Task to complete
Using the listing below, retype exactly the lines starting at the one with "Training-Fit" and ending at the one with "Giá tham khảo: 80–95 triệu đồng", and include both.

################

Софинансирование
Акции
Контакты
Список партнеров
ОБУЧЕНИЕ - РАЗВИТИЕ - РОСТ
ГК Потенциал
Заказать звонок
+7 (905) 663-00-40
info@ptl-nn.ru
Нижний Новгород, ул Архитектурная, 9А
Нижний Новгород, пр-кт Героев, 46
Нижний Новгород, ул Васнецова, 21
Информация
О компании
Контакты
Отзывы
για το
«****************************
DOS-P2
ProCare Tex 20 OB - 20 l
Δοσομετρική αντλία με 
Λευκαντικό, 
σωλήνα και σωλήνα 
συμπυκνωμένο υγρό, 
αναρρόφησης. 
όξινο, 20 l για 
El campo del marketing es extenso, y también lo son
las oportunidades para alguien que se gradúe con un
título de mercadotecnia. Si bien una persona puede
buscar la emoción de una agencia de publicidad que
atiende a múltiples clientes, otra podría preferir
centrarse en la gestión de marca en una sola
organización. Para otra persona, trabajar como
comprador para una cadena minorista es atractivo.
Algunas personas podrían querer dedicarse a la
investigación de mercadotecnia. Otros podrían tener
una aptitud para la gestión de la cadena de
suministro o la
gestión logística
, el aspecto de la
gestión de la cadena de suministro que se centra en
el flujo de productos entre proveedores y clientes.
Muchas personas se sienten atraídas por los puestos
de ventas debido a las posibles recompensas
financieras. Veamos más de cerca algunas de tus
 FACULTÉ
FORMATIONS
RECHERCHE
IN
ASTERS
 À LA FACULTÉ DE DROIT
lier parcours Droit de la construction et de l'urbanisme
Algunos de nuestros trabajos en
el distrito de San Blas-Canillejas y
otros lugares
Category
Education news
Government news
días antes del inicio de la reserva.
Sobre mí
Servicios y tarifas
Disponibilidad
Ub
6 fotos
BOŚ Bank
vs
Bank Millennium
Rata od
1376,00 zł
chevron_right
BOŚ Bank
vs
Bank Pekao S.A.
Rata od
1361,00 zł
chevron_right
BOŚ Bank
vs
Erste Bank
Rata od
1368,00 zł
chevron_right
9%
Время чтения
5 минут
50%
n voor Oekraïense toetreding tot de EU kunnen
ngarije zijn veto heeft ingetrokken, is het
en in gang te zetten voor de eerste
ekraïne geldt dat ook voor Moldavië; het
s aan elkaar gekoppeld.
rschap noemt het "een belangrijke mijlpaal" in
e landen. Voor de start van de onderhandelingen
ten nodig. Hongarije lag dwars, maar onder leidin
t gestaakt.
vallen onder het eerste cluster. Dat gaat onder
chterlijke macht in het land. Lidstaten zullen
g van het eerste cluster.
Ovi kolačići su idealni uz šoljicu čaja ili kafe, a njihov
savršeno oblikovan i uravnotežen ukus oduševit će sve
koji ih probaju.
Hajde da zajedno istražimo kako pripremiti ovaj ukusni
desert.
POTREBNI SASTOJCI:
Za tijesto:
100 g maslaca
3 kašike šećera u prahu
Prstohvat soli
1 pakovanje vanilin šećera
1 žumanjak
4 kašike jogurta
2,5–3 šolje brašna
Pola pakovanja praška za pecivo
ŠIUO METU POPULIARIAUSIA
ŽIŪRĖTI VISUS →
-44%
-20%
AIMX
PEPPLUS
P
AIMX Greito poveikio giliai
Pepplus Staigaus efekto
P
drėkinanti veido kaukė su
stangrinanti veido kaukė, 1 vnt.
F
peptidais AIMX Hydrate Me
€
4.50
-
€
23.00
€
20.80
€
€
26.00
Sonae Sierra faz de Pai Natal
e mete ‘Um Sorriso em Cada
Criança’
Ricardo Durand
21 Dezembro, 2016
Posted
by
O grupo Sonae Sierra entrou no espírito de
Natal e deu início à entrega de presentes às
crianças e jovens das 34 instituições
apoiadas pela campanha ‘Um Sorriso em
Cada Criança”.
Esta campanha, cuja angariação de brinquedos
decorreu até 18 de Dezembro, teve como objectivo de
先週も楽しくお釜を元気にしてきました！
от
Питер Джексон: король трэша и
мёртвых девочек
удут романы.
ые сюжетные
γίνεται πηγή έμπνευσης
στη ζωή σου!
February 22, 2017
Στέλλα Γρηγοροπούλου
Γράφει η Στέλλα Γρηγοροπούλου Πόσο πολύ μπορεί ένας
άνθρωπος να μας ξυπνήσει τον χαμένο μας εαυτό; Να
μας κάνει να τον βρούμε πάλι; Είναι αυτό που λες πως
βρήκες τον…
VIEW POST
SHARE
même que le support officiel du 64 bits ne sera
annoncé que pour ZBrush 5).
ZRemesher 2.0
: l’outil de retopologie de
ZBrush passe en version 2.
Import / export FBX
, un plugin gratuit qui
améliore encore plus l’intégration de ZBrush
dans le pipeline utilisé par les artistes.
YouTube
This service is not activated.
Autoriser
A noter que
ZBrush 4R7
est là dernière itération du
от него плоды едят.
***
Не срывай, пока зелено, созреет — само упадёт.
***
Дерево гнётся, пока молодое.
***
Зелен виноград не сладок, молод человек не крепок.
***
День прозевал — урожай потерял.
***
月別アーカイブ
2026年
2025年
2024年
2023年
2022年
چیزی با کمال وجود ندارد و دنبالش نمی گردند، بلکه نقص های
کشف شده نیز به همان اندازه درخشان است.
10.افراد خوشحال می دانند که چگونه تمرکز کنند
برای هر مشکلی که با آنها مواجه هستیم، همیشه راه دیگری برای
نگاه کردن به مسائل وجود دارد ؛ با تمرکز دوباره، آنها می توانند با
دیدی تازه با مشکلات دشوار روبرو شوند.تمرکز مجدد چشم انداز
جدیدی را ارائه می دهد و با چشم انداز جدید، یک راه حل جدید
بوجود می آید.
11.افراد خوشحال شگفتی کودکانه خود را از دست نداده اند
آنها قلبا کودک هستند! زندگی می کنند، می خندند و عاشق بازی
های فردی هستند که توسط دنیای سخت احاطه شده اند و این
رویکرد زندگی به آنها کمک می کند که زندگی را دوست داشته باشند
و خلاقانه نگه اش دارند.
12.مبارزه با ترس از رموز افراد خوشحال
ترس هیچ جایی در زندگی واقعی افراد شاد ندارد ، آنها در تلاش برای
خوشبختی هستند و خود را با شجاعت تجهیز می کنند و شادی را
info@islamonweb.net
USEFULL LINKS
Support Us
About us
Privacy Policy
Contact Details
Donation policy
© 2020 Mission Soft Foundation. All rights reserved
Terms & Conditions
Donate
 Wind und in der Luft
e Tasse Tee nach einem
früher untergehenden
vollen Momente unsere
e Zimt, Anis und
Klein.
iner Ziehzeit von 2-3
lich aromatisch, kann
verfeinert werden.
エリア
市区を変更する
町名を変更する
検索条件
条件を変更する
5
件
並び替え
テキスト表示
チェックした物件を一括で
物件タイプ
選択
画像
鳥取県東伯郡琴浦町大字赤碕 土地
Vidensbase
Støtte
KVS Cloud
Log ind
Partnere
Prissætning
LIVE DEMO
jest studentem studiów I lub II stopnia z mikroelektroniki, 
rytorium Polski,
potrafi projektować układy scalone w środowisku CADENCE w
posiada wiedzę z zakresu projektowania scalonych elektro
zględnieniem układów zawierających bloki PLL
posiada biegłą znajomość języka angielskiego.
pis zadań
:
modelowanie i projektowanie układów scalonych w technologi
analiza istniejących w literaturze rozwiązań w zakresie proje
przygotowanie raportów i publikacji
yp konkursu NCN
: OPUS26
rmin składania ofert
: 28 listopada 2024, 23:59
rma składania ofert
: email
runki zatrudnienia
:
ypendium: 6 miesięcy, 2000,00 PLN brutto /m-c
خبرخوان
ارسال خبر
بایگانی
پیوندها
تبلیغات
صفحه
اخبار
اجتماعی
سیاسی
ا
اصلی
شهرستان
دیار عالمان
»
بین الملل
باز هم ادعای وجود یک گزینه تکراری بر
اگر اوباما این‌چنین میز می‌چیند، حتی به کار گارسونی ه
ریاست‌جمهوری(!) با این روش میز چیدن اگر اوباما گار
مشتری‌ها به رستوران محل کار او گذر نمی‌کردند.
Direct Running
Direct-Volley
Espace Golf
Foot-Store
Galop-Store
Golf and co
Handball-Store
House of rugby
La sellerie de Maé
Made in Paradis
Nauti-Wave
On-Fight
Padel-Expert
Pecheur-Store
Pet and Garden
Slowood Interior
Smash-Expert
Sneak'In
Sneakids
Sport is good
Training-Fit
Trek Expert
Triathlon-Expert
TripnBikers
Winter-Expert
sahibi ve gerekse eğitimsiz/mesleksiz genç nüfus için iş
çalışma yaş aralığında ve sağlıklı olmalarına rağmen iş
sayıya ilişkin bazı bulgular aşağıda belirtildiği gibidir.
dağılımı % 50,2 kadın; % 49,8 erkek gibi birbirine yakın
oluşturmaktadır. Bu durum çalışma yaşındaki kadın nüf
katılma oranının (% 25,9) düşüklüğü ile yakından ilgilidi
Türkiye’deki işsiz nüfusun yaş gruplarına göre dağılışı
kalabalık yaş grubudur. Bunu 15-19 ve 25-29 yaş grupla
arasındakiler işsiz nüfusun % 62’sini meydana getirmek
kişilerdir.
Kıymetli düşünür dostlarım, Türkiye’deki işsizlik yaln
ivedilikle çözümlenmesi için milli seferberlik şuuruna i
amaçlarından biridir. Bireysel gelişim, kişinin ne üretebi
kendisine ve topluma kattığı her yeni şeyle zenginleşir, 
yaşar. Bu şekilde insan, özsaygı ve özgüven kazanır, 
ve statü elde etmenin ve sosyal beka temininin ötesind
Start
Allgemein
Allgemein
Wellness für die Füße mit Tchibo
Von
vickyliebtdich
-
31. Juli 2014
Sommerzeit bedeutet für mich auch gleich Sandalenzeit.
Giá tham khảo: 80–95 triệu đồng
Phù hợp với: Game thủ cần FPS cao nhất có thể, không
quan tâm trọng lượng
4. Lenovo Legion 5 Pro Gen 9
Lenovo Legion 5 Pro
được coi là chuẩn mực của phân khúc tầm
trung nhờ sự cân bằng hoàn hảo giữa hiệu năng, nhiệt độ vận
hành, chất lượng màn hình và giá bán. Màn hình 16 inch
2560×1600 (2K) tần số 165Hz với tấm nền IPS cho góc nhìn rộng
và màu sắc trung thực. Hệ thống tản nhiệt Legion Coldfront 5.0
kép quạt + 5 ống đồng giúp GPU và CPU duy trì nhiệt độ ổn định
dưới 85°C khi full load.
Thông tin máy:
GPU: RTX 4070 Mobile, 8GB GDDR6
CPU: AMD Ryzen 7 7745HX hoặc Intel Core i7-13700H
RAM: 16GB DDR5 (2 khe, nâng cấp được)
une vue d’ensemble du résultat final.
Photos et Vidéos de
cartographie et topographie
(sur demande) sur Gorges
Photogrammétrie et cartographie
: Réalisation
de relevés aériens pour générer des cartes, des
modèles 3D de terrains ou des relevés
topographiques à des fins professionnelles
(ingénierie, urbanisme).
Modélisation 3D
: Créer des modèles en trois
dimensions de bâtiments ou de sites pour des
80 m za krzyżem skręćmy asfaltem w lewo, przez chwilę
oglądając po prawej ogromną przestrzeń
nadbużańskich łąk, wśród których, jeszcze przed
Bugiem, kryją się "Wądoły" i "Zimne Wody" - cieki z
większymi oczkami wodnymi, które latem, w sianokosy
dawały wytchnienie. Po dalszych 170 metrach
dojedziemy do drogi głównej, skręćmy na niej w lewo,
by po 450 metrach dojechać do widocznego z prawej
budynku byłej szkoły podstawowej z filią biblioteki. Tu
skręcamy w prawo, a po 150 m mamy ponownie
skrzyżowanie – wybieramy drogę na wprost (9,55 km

################

Exercise answer
Training-Fit
Trek Expert
Triathlon-Expert
TripnBikers
Winter-Expert
sahibi ve gerekse eğitimsiz/mesleksiz genç nüfus için iş
çalışma yaş aralığında ve sağlıklı olmalarına rağmen iş
sayıya ilişkin bazı bulgular aşağıda belirtildiği gibidir.
dağılımı % 50,2 kadın; % 49,8 erkek gibi birbirine yakın
oluşturmaktadır. Bu durum çalışma yaşındaki kadın nüf
katılma oranının (% 25,9) düşüklüğü ile yakından ilgilidi
Türkiye’deki işsiz nüfusun yaş gruplarına göre dağılışı
kalabalık yaş grubudur. Bunu 15-19 ve 25-29 yaş grupla
arasındakiler işsiz nüfusun % 62’sini meydana getirmek
kişilerdir.
Kıymetli düşünür dostlarım, Türkiye’deki işsizlik yaln
ivedilikle çözümlenmesi için milli seferberlik şuuruna i
amaçlarından biridir. Bireysel gelişim, kişinin ne üretebi
kendisine ve topluma kattığı her yeni şeyle zenginleşir, 
yaşar. Bu şekilde insan, özsaygı ve özgüven kazanır, 
ve statü elde etmenin ve sosyal beka temininin ötesind
Start
Allgemein
Allgemein
Wellness für die Füße mit Tchibo
Von
vickyliebtdich
-
31. Juli 2014
Sommerzeit bedeutet für mich auch gleich Sandalenzeit.
Giá tham khảo: 80–95 triệu đồng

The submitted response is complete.